Sophia de Mello Breyner Andresen é um dos vultos maiores da literatura portuguesa contemporânea, abarcando a prosa, a poesia, o teatro e o ensaio, tendo sido premiada com variadíssimos prémios, com destaque para o Prémio Camões (1999), o Grande Prémio Calouste Gulbenkian de literatura para crianças (1992) e o Prémio Rainha Sophia de poesia Ibero-americana (2003).

Nas suas obras dirigidas ao público infantojuvenil, incluídas nas listas do Plano Nacional de Leitura, nas quais se inclui a obra O Cavaleiro da Dinamarca, a autora manifesta-se grande defensora dos valores humanistas: «Têm especial relevo nas suas obras os valores humanistas, com ênfase nas questões da justiça, da liberdade e da igualdade, decorrentes de uma filosofia cristã, próxima do pensamento franciscano, que também ecoa em muitos dos seus textos» (Ana Margarida Ramos, Narrativa de uma peregrinação: uma leitura de O Cavaleiro da Dinamarca).

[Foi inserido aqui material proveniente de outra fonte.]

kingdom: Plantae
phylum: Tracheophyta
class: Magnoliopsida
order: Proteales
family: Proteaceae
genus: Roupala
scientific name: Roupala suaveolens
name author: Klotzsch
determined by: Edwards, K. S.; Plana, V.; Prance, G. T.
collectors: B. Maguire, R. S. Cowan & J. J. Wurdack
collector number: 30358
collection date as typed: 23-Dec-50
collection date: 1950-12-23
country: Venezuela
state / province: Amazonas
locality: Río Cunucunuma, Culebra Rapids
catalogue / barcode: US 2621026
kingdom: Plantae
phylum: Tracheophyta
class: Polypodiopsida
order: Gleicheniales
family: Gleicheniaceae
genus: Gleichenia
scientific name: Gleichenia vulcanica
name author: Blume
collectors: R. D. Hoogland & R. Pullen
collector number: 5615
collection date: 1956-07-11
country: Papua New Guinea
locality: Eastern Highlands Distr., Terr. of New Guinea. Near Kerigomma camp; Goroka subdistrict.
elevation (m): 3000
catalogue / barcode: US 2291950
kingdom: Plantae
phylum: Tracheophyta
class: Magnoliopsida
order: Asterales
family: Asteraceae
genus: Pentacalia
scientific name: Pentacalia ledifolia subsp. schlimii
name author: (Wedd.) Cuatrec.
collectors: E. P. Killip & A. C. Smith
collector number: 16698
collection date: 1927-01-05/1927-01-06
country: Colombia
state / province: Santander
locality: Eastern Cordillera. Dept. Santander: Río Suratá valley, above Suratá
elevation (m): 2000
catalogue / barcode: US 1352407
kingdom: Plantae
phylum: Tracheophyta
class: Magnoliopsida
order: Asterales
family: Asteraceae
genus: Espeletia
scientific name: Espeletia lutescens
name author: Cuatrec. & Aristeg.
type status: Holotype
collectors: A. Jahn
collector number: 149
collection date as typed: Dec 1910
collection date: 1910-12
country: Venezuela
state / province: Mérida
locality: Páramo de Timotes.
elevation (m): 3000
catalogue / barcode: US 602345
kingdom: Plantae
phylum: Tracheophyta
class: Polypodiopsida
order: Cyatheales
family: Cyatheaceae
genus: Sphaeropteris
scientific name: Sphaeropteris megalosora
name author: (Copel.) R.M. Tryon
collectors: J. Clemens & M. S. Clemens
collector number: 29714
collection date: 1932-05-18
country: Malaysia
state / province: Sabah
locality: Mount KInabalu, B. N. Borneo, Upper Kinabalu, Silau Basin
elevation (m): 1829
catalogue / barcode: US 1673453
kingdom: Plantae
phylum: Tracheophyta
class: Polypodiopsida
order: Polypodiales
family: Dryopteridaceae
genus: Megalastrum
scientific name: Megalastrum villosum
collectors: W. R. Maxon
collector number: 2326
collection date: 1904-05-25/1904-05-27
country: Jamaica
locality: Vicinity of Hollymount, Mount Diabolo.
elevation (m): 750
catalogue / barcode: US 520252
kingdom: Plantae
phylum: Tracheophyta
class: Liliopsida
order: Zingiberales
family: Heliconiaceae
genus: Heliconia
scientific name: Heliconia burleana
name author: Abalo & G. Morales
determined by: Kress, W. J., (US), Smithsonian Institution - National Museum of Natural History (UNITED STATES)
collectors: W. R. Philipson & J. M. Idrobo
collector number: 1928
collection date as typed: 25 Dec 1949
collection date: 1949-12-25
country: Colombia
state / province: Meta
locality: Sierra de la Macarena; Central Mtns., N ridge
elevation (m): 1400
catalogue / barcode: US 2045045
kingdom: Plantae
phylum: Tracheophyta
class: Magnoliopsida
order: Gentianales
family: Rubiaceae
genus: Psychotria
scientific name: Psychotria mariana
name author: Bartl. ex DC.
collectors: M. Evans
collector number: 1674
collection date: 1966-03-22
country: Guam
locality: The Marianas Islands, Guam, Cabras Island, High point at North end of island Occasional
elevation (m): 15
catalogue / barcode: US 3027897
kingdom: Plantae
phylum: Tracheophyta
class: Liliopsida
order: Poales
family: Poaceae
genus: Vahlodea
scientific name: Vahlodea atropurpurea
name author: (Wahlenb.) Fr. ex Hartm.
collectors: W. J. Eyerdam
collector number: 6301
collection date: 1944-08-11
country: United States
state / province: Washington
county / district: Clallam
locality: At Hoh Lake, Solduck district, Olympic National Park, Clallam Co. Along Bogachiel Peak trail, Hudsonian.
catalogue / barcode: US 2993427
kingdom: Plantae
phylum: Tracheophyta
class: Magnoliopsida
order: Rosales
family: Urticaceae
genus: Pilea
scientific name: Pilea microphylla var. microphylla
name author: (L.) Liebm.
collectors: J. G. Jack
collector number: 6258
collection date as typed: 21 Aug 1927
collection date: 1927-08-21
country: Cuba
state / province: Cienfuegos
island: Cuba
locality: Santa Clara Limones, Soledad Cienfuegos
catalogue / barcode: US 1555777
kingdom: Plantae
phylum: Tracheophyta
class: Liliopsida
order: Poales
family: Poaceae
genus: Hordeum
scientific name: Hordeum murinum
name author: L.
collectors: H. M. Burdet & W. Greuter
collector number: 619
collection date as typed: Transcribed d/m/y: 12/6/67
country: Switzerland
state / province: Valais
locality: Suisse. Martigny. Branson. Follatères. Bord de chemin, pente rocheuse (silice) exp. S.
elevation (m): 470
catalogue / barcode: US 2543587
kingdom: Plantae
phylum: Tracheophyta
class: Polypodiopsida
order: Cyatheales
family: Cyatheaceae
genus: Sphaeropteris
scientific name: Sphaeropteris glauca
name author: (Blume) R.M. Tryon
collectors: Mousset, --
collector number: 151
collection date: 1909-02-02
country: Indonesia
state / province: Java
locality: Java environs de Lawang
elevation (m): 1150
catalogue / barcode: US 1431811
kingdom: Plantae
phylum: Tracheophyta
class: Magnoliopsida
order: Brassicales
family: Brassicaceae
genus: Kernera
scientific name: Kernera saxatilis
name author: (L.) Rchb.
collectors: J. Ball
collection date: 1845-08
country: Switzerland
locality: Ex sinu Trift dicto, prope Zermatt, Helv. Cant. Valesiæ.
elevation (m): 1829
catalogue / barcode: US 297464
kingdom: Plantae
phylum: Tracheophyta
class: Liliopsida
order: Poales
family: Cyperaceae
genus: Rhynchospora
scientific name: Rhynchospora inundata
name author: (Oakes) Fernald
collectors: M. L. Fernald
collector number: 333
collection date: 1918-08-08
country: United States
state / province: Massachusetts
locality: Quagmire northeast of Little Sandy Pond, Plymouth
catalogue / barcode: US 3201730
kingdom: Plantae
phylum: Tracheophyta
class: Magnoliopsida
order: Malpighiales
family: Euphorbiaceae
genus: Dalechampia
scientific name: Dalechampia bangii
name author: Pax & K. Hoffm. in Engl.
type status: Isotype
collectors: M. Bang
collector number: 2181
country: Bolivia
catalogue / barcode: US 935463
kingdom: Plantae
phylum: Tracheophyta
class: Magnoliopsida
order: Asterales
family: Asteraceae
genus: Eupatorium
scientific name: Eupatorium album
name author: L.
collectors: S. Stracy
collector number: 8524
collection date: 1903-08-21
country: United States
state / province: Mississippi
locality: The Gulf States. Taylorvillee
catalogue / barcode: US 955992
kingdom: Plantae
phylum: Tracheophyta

Esta dimensão está essencialmente presente nas narrativas encaixadas na história principal, a viagem do Cavaleiro à Terra Santa.

A narrativa começa com a localização da ação na Dinamarca, numa bela descrição marcada pelo ritmo das estações do ano, tendo como ponto alto as comemorações natalícias invernais. Nesse enquadramento, o Cavaleiro, a meio da ceia, surpreende a família com um inesperado anúncio:

«— Vou em peregrinação à Terra Santa e quero passar o próximo Natal na gruta onde Cristo nasceu e onde rezaram os pastores, os Reis Magos e os Anjos. Também eu quero rezar ali. Partirei na próxima Primavera. De hoje a um ano estarei em Belém. Mas passado o Natal regressarei aqui e de hoje a dois anos estaremos, se Deus quiser, reunidos de novo» (Sophia M.B. Andreen, O Cavaleiro da Dinamarca, Ed. Figueirinhas, p.6-7).

Temos, assim, duas importantes informações: a sua ida em peregrinação à Terra Santa e a promessa do seu regresso dali a dois anos, aspetos que marcam toda a narrativa e viagem da personagem: «A narrativa acompanha, assim, o percurso de ida e de regresso a casa da personagem, atravessando vários países e cidades da Europa, dando conta de todas as aprendizagens realizadas, resultados dos inúmeros desafios superados» (Ana Margarida Ramos, idem, p.4).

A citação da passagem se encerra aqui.